Following the Supreme Court decision, drug policy scientist, Froylán Enciso, gave an interview to UPI, saying, “The rulings pave the way for adults to use marijuana in any way they see fit. We aren’t just talking about recreational use. The court has found that marijuana can be used for rituals, for recreational use, for medical use, at work, for scientific investigations. For any adult use and that it cannot be penalized.”
Added Enciso, “The Mexican government has not put violent criminals in prison but [rather] people who smoke small quantities on street corners or outside, so these decisions will benefit many small consumers.”
Cannabis legalization could have huge implications for Mexico; with drug cartels controlling the illegal supply, regulation has the capacity to bring large-scale change to the country.
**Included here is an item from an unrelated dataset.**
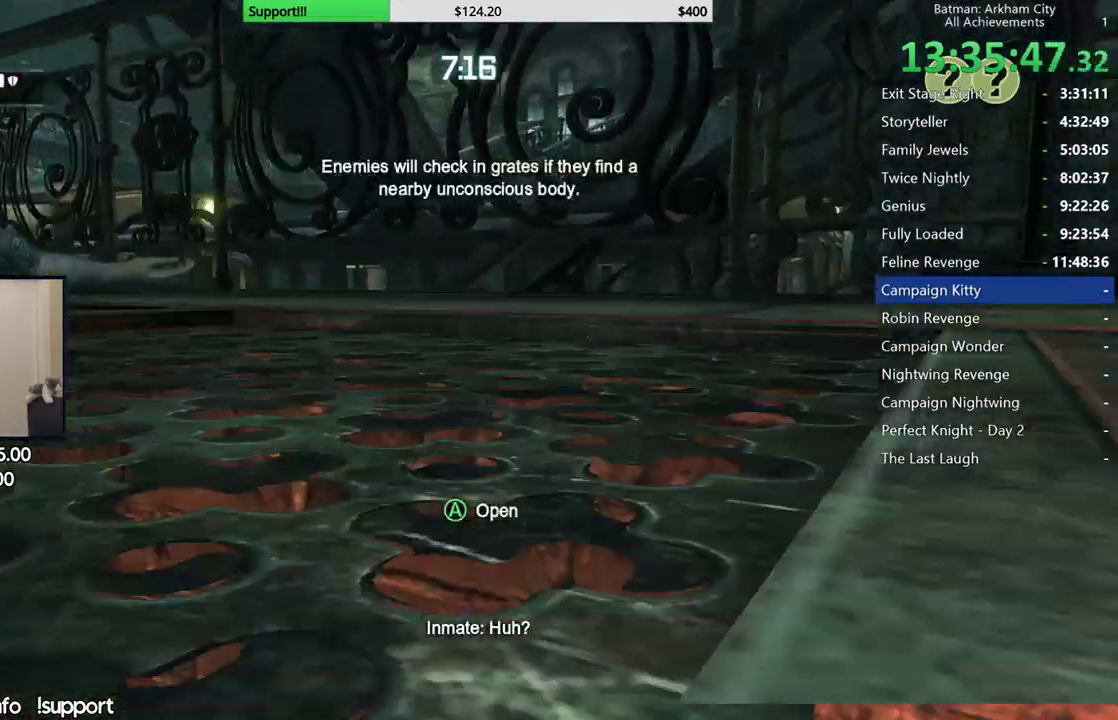
{"dt_ms": 500, "buttons": ["R2"], "left_stick": "down-right", "right_stick": "left", "button_events": []}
Over 200,000 people have died since 2006 in Mexico’s failed war on drugs, with more than 31,000 deaths due to homicide in 2017 alone.
Laura Carlsen is the Director of the Americas Program for the Center for International Policy in Mexico City. Back in 2017, Carlsen told the Rolling Stone, “When people have legal, regulated places to buy marijuana, it takes the whole business out of the hands of organized crime. Marijuana is a huge chunk of cartel income. Without that income there is an automatic reduction in their capacity to buy weapons, recruit teens, bribe politicians.
Going on, said Carlsen, “Prohibition is the best thing that ever happened to organized crime they couldn’t survive a day without it. So as we dial back the disastrous prohibition regime, cartels are forced like any business to downsize. They lose market demand, reduce production and lose power to control territory and communities.”